[EXERCISE DETAILS] An exact copy of all the entries below is what this task needs.

[EXTRACTED ENTRIES]
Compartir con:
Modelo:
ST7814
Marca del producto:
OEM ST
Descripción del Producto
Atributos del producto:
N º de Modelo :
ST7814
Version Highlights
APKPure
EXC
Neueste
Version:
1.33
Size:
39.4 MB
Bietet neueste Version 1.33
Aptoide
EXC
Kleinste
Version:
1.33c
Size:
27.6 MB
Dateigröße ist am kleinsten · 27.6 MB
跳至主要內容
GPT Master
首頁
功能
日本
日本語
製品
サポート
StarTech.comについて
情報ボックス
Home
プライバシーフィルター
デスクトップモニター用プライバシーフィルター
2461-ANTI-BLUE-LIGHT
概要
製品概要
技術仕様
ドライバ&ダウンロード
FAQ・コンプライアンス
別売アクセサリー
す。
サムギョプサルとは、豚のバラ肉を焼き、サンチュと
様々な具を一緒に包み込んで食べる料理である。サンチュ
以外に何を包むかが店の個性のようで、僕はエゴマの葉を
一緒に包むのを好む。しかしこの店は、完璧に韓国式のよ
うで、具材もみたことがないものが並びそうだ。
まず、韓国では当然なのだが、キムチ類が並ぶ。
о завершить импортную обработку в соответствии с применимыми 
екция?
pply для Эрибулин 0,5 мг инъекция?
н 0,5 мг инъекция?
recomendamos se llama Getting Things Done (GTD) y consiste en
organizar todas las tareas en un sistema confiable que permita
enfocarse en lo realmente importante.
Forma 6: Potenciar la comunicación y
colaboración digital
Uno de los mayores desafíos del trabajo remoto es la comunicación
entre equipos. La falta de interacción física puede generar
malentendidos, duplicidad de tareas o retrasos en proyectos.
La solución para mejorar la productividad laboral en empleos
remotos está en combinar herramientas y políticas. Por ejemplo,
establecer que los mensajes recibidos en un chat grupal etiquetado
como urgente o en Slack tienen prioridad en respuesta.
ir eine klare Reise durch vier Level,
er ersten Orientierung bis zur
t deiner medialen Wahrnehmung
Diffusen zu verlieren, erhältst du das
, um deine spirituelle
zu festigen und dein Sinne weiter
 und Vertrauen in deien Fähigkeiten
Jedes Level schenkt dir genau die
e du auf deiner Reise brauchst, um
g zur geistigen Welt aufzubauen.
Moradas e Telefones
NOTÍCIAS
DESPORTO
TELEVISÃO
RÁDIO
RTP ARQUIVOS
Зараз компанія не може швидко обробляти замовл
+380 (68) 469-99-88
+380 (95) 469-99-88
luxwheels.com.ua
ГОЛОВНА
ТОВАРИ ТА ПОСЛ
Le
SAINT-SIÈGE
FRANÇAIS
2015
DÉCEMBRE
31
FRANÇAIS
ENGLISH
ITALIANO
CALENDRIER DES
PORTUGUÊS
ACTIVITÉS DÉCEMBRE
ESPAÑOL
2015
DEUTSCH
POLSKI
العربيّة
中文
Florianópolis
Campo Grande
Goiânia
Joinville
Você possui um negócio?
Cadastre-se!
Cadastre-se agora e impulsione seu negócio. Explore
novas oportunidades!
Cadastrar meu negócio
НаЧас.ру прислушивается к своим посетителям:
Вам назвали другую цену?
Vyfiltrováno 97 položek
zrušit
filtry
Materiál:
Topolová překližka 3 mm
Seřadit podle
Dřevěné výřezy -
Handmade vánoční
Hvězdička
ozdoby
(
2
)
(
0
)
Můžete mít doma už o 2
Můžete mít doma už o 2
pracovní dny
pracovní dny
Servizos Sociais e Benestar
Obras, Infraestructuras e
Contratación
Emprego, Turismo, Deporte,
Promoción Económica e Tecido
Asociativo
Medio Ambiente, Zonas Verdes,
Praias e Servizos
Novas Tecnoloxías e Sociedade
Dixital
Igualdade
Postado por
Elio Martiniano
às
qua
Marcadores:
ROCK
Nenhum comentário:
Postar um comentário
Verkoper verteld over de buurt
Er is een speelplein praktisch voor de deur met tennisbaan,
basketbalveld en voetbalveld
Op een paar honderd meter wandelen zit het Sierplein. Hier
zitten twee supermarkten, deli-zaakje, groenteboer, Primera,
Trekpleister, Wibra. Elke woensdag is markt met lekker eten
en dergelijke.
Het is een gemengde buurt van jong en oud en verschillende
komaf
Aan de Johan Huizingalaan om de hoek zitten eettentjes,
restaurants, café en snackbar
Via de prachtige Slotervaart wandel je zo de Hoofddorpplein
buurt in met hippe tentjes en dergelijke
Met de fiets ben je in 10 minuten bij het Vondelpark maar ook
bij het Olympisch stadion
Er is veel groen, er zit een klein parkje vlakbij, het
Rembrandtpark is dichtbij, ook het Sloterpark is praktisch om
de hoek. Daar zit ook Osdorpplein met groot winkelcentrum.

[EXERCISE RESPONSE]
Compartir con:
Modelo:
ST7814
Marca del producto:
OEM ST
Descripción del Producto
Atributos del producto:
N º de Modelo :
ST7814
Version Highlights
APKPure
EXC
Neueste
Version:
1.33
Size:
39.4 MB
Bietet neueste Version 1.33
Aptoide
EXC
Kleinste
Version:
1.33c
Size:
27.6 MB
Dateigröße ist am kleinsten · 27.6 MB
跳至主要內容
GPT Master
首頁
功能
日本
日本語
製品
サポート
StarTech.comについて
情報ボックス
Home
プライバシーフィルター
デスクトップモニター用プライバシーフィルター
2461-ANTI-BLUE-LIGHT
概要
製品概要
技術仕様
ドライバ&ダウンロード
FAQ・コンプライアンス
別売アクセサリー
す。
サムギョプサルとは、豚のバラ肉を焼き、サンチュと
様々な具を一緒に包み込んで食べる料理である。サンチュ
以外に何を包むかが店の個性のようで、僕はエゴマの葉を
一緒に包むのを好む。しかしこの店は、完璧に韓国式のよ
うで、具材もみたことがないものが並びそうだ。
まず、韓国では当然なのだが、キムチ類が並ぶ。
о завершить импортную обработку в соответствии с применимыми 
екция?
pply для Эрибулин 0,5 мг инъекция?
н 0,5 мг инъекция?
recomendamos se llama Getting Things Done (GTD) y consiste en
organizar todas las tareas en un sistema confiable que permita
enfocarse en lo realmente importante.
Forma 6: Potenciar la comunicación y
colaboración digital
Uno de los mayores desafíos del trabajo remoto es la comunicación
entre equipos. La falta de interacción física puede generar
malentendidos, duplicidad de tareas o retrasos en proyectos.
La solución para mejorar la productividad laboral en empleos
remotos está en combinar herramientas y políticas. Por ejemplo,
establecer que los mensajes recibidos en un chat grupal etiquetado
como urgente o en Slack tienen prioridad en respuesta.
ir eine klare Reise durch vier Level,
er ersten Orientierung bis zur
t deiner medialen Wahrnehmung
Diffusen zu verlieren, erhältst du das
, um deine spirituelle
zu festigen und dein Sinne weiter
 und Vertrauen in deien Fähigkeiten
Jedes Level schenkt dir genau die
e du auf deiner Reise brauchst, um
g zur geistigen Welt aufzubauen.
Moradas e Telefones
NOTÍCIAS
DESPORTO
TELEVISÃO
RÁDIO
RTP ARQUIVOS
Зараз компанія не може швидко обробляти замовл
+380 (68) 469-99-88
+380 (95) 469-99-88
luxwheels.com.ua
ГОЛОВНА
ТОВАРИ ТА ПОСЛ
Le
SAINT-SIÈGE
FRANÇAIS
2015
DÉCEMBRE
31
FRANÇAIS
ENGLISH
ITALIANO
CALENDRIER DES
PORTUGUÊS
ACTIVITÉS DÉCEMBRE
ESPAÑOL
2015
DEUTSCH
POLSKI
العربيّة
中文
Florianópolis
Campo Grande
Goiânia
Joinville
Você possui um negócio?
Cadastre-se!
Cadastre-se agora e impulsione seu negócio. Explore
novas oportunidades!
Cadastrar meu negócio
НаЧас.ру прислушивается к своим посетителям:
Вам назвали другую цену?
Vyfiltrováno 97 položek
zrušit
filtry
Materiál:
Topolová překližka 3 mm
Seřadit podle
Dřevěné výřezy -
Handmade vánoční
Hvězdička
ozdoby
(
2
)
(
0
)
Můžete mít doma už o 2
Můžete mít doma už o 2
pracovní dny
pracovní dny
Servizos Sociais e Benestar
Obras, Infraestructuras e
Contratación
Emprego, Turismo, Deporte,
Promoción Económica e Tecido
Asociativo
Medio Ambiente, Zonas Verdes,
Praias e Servizos
Novas Tecnoloxías e Sociedade
Dixital
Igualdade
Postado por
Elio Martiniano
às
qua
Marcadores:
ROCK
Nenhum comentário:
Postar um comentário
Verkoper verteld over de buurt
Er is een speelplein praktisch voor de deur met tennisbaan,
basketbalveld en voetbalveld
Op een paar honderd meter wandelen zit het Sierplein. Hier
zitten twee supermarkten, deli-zaakje, groenteboer, Primera,
Trekpleister, Wibra. Elke woensdag is markt met lekker eten
en dergelijke.
Het is een gemengde buurt van jong en oud en verschillende
komaf
Aan de Johan Huizingalaan om de hoek zitten eettentjes,
restaurants, café en snackbar
Via de prachtige Slotervaart wandel je zo de Hoofddorpplein
buurt in met hippe tentjes en dergelijke
Met de fiets ben je in 10 minuten bij het Vondelpark maar ook
bij het Olympisch stadion
Er is veel groen, er zit een klein parkje vlakbij, het
Rembrandtpark is dichtbij, ook het Sloterpark is praktisch om
de hoek. Daar zit ook Osdorpplein met groot winkelcentrum.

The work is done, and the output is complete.